Govt Wrong to Suggest Wa, China Involvement in Kokang Conflict: UWSA

By Lawi Weng 27 February 2015

RANGOON — A representative of the United Wa State Army (UWSA), Burma’s most powerful ethnic armed group, on Friday denied allegations made by the Burma Army that the UWSA is involved in the ongoing Kokang conflict in northern Shan State.

The Wa officer also urged the army to end speculation over the involvement of Chinese nationals in the fighting, saying that it risked misrepresenting the Wa and Kokang as tied to China, while they are in fact ethnic minorities of Burma.

Aung Myint, a spokesperson of UWSA, told The Irrawaddy on Friday that the group sent a letter to President Thein Sein on Thursday informing him that the Wa were in no way supporting the Kokang rebels, while also calling for a meeting with the president.

Aung Myint said since the start of the conflict the government appeared to be playing nationalist politics by associating the Wa with the Kokang and China. “They tried to involve our name in the fighting, but they do not have any evidence for it.
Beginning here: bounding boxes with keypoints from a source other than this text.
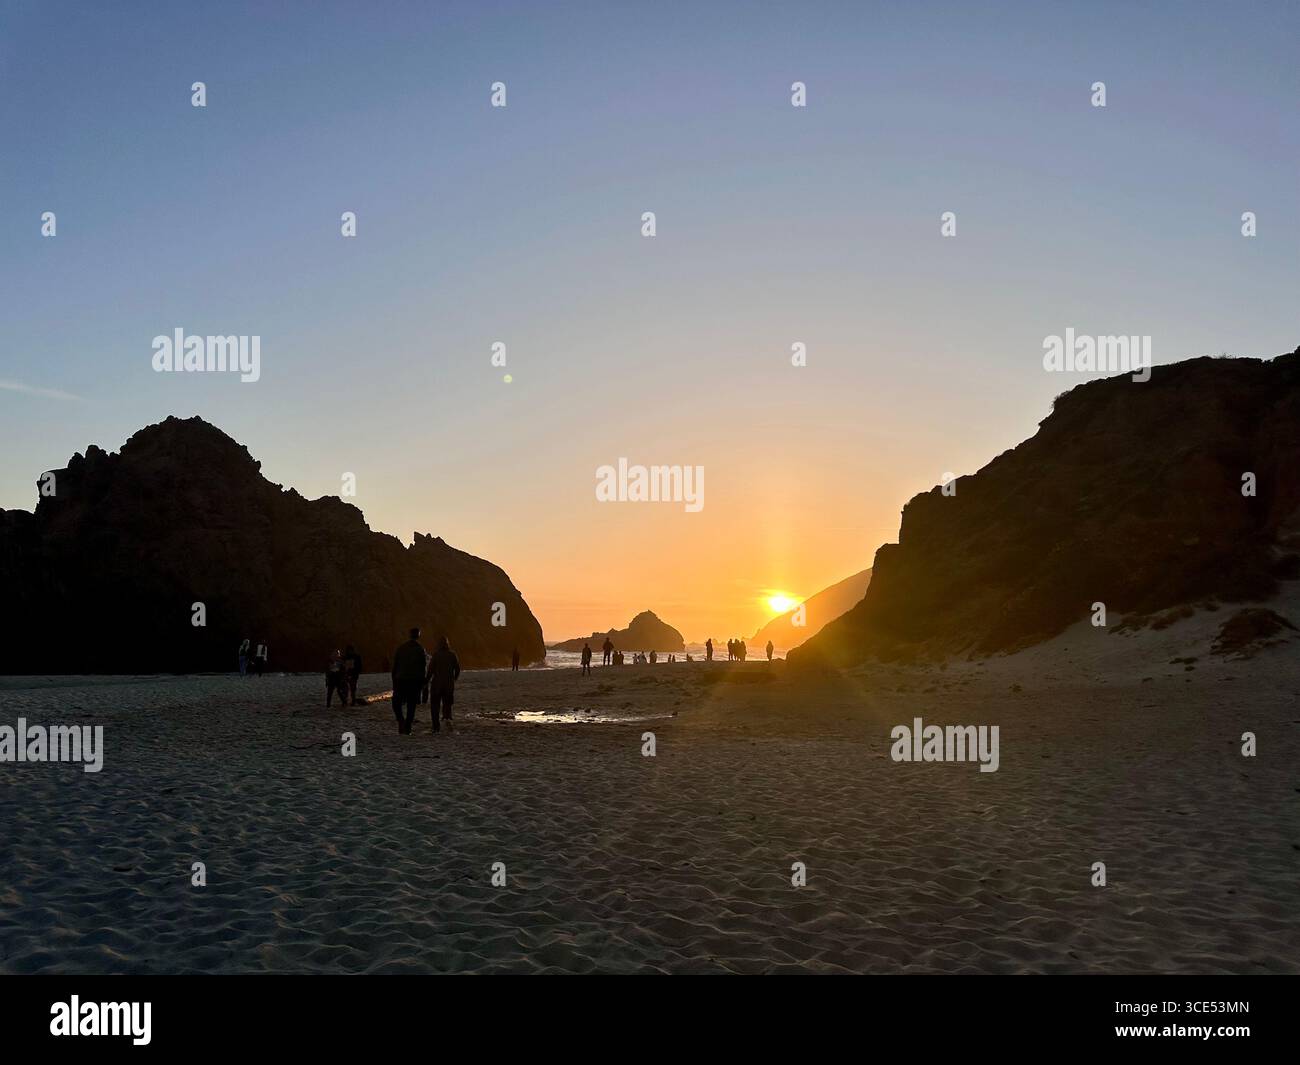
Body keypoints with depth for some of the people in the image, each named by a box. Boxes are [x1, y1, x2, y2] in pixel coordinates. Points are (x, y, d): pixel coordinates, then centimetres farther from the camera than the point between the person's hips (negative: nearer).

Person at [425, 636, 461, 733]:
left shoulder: (436, 654, -9)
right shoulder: (452, 654, 0)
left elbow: (431, 670, -11)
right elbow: (457, 669, 4)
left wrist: (426, 681, 2)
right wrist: (453, 679, 20)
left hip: (437, 682, -2)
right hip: (449, 684, 3)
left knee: (435, 705, 11)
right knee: (447, 704, 13)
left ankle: (436, 727, 9)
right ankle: (448, 719, -17)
We found that this case is used in current politics; they wanted to divert public attention in the country by doing this,” he said.

On Feb. 21, during a press conference in Naypyidaw, Lt-Gen. Mya Tun Oo of the Burma Army’s Office of the Commander-in-Chief said Kokang rebels fighting under the banner of the Myanmar National Democratic Alliance Army (MNDAA) were using “Chinese mercenaries,” along with soldiers from other ethnic armed rebel groups in Burma, including the Wa and Mongla groups, the Ta’ang National Liberation Army, the Arakan Army, the Kachin Independence Amry and the Shan State Army-North.

Aung Myint said the army was trying to cast the fighting as a Chinese-backed attempt at taking Burmese sovereign territory in northern Shan State. “They said… they found some soldiers spoke the Chinese language during the fighting, but Kokang soldiers speak Chinese. There are no Chinese soldiers there,” he said.

Chinese state media have ran articles stating that Beijing was not supporting ethnic rebels in northern Burma.

The Chinese minority Kokang and the Wa and Mongla groups live in a mountainous region on the Burma-China border and have strong cultural and business links with China. The Chinese yuan is the de facto currency in the regions.

Their armed groups used to make up the bulk of the powerful China-backed Communist Party of Burma. In 1989, the party collapsed and splintered into ethnic armies that cut ceasefire deals with the then-military regime which granted them a degree of autonomy.

The groups have long been recognized minorities in Burma, but their association with the Chinese-backed communist insurgency has installed a suspicion against the groups among the Burmese public, which is weary of the giant neighbor to the north.

Reports in state media and remarks by army and government officials suggesting Chinese involvement in Kokang in recent weeks have successfully swayed opinion among the Burmese-majority public in favor of the army, which loathed by most following decades of military rule.

Aung Myint, the UWSA officer, said, “For us, we wanted to see peace, but it depend on them [the army] whether they want peace. They accuse all well-known armed groups based in Shan State, including us [of supporting the Kokang]. On this issue, we don’t know how peace could proceed. People in the country could analyze this.”

“We found that there are some Burmese people who support this fighting, but there are also some Burmese who have good analysis about this fighting,” he added.

Burma’s nationwide ceasefire process involving the government and an alliance of 16 ethnic groups came to a halt in September, as differences over key political issues, such as federalism, could not be bridged. Since then, fighting in northern Burma has escalated.

The Wa, which have long been accused of large-scale illegal drug trade and gun-running, have emerged as the most powerful rebel army in Burma with an estimated 20,000 fighters and sophisticated Chinese weaponry, including armored personnel carriers, surface-to-air missiles and possibly helicopters.

The UWSA has had a ceasefire with the government in past decades, but the issue of autonomy for the Wa region has yet be resolved.

The Kokang ceasefire lasted from 1989 until August 2009, when a Burma Army offensive took the Kokang region without firing a shot and raided the properties of MNDAA leader Peng Jiasheng, replacing him with his Kokang rival Bai Souqian. At the time, Peng Jiasheng was believed to have fled to Wa territory with several hundred men.